Let’s say we solve that problem: how do you measure strength? When we ask how strong someone is, we’re referring to a person’s ability to produce force (and therefore lift more weight). What if the two compared programs use different exercises? Do you do a 1 rep max of every trained lift? Compare increases in your working 5-rep weights? Use clinically validated exercises that can be easily measured but are functionally useless, like the single-leg extension? Do you measure changes in muscle size? Neural drive? All of it? If there are differences in bodyweight between the two groups, what matters more, improvement in the absolute weight on the bar or in relation to bodyweight?
Here’s where the futility kicks in. Let‘s say we solve all of these problems. Do we have a definitive and useful answer of what’s best? Hardly. We’ve only compared 2 programs out of hundreds. If there is no clear ‘winner,’ both sides can point to different data as proof of victory (“Sure, they lifted more, but my subjects gained slightly more muscle mass, and if the study had been longer…”). Second, unless the ‘loser’ accepted the design before it was published, they can always find an error in the conclusion or study design, modify their offering (new and improved!), or retreat to a narrower claim (“our program is better for X population, which wasn’t studied”).

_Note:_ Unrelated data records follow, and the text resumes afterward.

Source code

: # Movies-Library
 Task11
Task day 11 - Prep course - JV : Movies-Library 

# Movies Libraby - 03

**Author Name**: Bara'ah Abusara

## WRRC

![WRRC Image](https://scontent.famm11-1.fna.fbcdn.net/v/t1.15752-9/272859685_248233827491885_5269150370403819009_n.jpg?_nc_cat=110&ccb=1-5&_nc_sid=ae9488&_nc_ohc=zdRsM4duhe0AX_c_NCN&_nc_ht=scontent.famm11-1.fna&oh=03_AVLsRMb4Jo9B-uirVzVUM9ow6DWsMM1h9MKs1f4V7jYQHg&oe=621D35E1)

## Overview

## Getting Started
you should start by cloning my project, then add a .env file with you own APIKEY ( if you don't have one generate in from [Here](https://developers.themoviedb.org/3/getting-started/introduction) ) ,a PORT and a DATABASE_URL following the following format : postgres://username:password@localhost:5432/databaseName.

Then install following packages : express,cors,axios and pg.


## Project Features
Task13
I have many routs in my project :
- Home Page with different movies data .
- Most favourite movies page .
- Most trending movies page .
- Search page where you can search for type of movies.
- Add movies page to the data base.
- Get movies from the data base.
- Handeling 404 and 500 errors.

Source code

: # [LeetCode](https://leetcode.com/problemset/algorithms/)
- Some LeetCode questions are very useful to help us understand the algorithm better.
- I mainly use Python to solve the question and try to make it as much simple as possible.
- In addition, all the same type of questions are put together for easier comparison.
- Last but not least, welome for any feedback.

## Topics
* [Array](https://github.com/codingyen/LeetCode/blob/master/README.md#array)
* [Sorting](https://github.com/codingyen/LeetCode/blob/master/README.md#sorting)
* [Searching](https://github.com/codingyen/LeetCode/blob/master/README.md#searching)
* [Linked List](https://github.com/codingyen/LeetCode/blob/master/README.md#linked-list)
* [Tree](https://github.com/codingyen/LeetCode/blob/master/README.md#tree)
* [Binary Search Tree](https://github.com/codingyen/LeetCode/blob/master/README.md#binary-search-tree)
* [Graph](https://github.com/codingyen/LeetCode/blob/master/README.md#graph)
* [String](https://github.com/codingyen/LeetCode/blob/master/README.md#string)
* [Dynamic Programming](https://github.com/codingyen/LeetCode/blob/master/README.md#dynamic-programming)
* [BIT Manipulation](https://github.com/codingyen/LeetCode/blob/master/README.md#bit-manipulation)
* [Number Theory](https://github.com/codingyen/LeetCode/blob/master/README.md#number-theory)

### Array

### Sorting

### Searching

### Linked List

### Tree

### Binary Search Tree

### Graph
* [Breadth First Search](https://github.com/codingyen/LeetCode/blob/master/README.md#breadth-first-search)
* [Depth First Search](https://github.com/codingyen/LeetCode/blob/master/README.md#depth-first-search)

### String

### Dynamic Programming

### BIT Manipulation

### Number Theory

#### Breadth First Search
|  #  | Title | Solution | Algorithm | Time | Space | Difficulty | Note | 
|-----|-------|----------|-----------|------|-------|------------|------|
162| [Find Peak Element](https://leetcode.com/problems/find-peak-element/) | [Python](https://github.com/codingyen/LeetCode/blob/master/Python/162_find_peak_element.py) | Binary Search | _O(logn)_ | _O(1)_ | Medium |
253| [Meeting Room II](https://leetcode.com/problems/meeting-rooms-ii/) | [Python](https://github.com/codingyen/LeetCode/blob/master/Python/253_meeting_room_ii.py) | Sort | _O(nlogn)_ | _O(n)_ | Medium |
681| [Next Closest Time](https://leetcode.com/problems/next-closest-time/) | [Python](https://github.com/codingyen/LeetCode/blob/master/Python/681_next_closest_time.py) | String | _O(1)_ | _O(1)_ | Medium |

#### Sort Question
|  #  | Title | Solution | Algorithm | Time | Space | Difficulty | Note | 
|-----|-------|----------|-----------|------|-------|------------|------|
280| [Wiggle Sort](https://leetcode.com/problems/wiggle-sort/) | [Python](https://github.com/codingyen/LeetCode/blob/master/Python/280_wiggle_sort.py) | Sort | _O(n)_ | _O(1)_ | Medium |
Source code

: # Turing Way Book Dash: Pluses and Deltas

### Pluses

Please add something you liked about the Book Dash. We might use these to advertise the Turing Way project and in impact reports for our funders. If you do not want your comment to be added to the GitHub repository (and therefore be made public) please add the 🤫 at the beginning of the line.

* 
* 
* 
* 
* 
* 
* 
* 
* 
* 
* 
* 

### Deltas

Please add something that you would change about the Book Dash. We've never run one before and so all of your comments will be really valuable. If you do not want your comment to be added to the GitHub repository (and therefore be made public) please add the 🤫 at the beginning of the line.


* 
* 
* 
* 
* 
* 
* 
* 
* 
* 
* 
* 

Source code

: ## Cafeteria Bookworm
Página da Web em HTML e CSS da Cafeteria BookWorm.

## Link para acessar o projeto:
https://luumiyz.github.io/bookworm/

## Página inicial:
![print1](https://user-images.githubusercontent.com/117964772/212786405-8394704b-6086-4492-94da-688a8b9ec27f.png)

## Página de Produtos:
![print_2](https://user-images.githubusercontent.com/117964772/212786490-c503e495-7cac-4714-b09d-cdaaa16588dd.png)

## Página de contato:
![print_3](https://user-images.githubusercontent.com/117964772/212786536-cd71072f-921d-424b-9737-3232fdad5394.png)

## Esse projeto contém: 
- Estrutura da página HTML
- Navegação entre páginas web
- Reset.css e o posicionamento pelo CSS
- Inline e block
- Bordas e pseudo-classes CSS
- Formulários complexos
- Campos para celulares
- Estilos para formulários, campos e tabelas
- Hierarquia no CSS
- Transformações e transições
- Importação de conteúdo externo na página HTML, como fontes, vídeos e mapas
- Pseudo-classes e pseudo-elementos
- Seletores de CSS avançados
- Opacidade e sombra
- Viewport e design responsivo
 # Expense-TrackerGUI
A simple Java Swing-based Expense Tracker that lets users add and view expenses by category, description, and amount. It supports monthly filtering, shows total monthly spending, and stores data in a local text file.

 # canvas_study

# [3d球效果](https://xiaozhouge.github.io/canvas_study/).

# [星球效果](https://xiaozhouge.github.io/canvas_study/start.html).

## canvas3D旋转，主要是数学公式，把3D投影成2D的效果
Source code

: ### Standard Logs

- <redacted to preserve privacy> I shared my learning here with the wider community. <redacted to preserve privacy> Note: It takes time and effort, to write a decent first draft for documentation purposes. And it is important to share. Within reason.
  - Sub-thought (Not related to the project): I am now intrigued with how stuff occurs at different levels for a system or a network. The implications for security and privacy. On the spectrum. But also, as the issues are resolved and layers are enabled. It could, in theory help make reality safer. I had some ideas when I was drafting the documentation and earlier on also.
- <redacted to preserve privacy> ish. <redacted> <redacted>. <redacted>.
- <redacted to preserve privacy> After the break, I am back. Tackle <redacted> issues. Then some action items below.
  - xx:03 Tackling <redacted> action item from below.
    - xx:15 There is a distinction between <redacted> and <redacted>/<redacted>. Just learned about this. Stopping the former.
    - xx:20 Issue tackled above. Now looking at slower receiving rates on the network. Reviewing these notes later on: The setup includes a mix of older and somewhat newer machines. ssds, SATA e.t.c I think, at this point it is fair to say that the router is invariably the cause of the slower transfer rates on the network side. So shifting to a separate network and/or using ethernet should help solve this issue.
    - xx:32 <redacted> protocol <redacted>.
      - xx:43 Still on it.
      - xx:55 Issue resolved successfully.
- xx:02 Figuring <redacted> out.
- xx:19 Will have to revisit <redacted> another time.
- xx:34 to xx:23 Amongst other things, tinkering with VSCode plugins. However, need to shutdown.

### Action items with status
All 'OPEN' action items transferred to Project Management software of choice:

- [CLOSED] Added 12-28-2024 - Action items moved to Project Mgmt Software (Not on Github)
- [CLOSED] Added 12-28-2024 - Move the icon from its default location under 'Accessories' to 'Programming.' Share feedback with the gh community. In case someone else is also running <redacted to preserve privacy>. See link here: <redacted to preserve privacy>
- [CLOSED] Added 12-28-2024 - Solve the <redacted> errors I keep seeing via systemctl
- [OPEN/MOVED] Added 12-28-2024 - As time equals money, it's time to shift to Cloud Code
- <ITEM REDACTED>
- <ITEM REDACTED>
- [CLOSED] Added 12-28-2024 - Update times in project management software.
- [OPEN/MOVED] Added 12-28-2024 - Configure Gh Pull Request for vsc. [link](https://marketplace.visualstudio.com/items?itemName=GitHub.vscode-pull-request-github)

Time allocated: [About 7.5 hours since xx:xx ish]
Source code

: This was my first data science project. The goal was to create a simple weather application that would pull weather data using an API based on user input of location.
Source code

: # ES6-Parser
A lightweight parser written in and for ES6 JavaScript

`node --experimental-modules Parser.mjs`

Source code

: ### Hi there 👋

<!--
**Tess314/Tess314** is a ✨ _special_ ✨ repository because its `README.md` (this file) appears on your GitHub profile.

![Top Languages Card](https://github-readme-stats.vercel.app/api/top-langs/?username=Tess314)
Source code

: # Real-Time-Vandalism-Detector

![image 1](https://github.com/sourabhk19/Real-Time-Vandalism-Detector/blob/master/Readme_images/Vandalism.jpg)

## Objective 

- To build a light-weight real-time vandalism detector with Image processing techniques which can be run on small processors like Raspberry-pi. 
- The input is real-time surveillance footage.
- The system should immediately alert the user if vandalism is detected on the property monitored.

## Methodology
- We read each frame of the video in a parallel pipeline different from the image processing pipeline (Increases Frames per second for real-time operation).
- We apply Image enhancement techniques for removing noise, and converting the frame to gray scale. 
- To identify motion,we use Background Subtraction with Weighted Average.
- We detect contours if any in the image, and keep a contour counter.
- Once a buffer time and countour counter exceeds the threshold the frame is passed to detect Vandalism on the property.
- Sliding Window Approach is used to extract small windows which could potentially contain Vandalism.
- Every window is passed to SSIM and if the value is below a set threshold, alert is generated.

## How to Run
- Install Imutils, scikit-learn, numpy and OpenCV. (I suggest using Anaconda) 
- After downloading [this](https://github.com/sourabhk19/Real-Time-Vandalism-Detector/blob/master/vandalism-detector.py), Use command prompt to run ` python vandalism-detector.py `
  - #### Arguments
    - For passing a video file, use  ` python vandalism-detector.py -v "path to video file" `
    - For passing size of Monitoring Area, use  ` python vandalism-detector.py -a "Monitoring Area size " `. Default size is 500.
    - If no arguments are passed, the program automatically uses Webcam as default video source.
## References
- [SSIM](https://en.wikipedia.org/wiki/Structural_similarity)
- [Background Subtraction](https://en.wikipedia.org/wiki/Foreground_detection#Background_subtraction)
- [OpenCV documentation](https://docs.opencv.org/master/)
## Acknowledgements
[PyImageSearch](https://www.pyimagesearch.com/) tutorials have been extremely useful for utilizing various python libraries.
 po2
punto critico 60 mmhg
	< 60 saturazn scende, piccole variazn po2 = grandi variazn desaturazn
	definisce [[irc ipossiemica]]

And this all assumes good faith, competence, and rigor on behalf of the researchers. The National Strength and Conditioning Association (NSCA) was recently found to have knowingly published false and misleading information about CrossFit in its most prestigious peer-reviewed journal. Systematic reviews of supplements and training methods find sharp differences between manufacturer-funded and independent studies. The Starting Strength Science Committee has demonstrated the vast array of routine errors in study design, statistical methods, and rigor that make it difficult to draw meaningful conclusions from exercise science. The systematic reviews and meta-analyses that should combine these small and limited studies into larger useful data are hamstrung by the fact that sample sizes are still small, and combining lots of garbage still leaves you with garbage. Essentially, exercise science is a JV player facing a Pro-level challenge: understanding human adaptations to stress.
Whew. Rant over.
Before I come across as a witch-burning, science hating troglodyte, I’m still convinced that science is the best tool we have. The question is how to best use the research, knowing its limitations.
- Stay up to date on relevant published research in the field.
- Critically evaluate those studies and help educate your lifters as questions arise.
- Apply known-working programs and principles as starting guidelines and adjust to a lifter’s needs.
- Take a scientific approach to programming. Experiment with changes one variable at a time and note when a lifter doesn’t respond as expected.
- When research offers a plausible better method, apply it, one variable at a time, to multiple lifters, and carefully evaluate the results.
- Be humble about any claim to ‘optimal’ or ‘perfect’ methods, especially if their first principles depend on the exercise science literature.
- Pay attention to your training. Although you’re a human-shaped meat sack like everyone else, you are not the average of some study sample.
- Communicate with your coach. They’re human, so they can make mistakes, and all those factors mentioned above could be relevant to your programming.
- Be patient. No ‘perfect program’ will give you ‘20 times the results in just 4 minutes a day!’